There's great new server gear that has come out in the intervening years, but I'm pretty much watching it from the sidelines. Perhaps most interesting is the rise of blade servers. They were around in 2004 when I was putting our system together, but they were a bit bleeding edge and out of our range both technically and financially. Not anymore. The HP c3000 "Shorty" enclosure looks like exactly what I would use if I were putting together a web farm today. Easy, lego-like racking. No need to bring along skinnier staff people who are agile enough to get at the back of our servers. There are tons of blade choices, with easy and obvious integration. No cabling hassles.
There are blades for everything. Want Opteron? Yes. Intel? Of course. direct-attached storage? No problem. SAN? Yep. Even backup tape drives. The management is all centralized, and it has a cool LCD panel in the front that lets you bootstrap the enclosure and do health monitoring (it's designed for branch offices, so you can see a virtual version of the panel in the web interface).

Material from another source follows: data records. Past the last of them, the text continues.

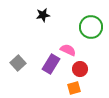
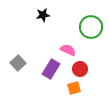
purple rectangle: moved 5 px down
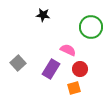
black star: rotated 16 degrees clockwise
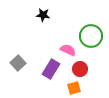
green circle: moved 9 px down
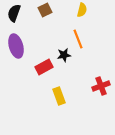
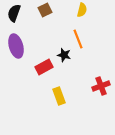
black star: rotated 24 degrees clockwise
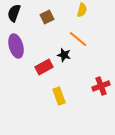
brown square: moved 2 px right, 7 px down
orange line: rotated 30 degrees counterclockwise
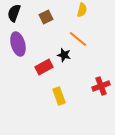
brown square: moved 1 px left
purple ellipse: moved 2 px right, 2 px up
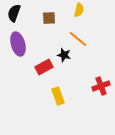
yellow semicircle: moved 3 px left
brown square: moved 3 px right, 1 px down; rotated 24 degrees clockwise
yellow rectangle: moved 1 px left
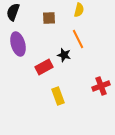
black semicircle: moved 1 px left, 1 px up
orange line: rotated 24 degrees clockwise
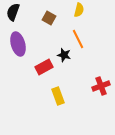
brown square: rotated 32 degrees clockwise
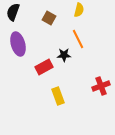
black star: rotated 16 degrees counterclockwise
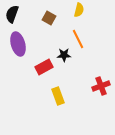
black semicircle: moved 1 px left, 2 px down
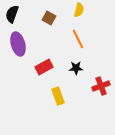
black star: moved 12 px right, 13 px down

When I've researched blade systems in the past, there were all sorts of strange questions leading to seemingly consequential decisions -- about the backplane, etc. Not so with the c3000. It doesn't seem to have the kind of pitfalls or hard choices a small shop like ours can't afford to get wrong. I'm sure it trades in some flexibility, but with the benefit of making blades a real option for us.
Of course, this is all conjecture. Unless traffic to my company's website suddenly quadruples, I won't have my hands on a c3000 for a few years. Maybe an enterprising HP product manager will read this and take pity on me and offer to trade me two happily chugging DL585 G1's for a stocked c3000. Hell, I'd even blog about it.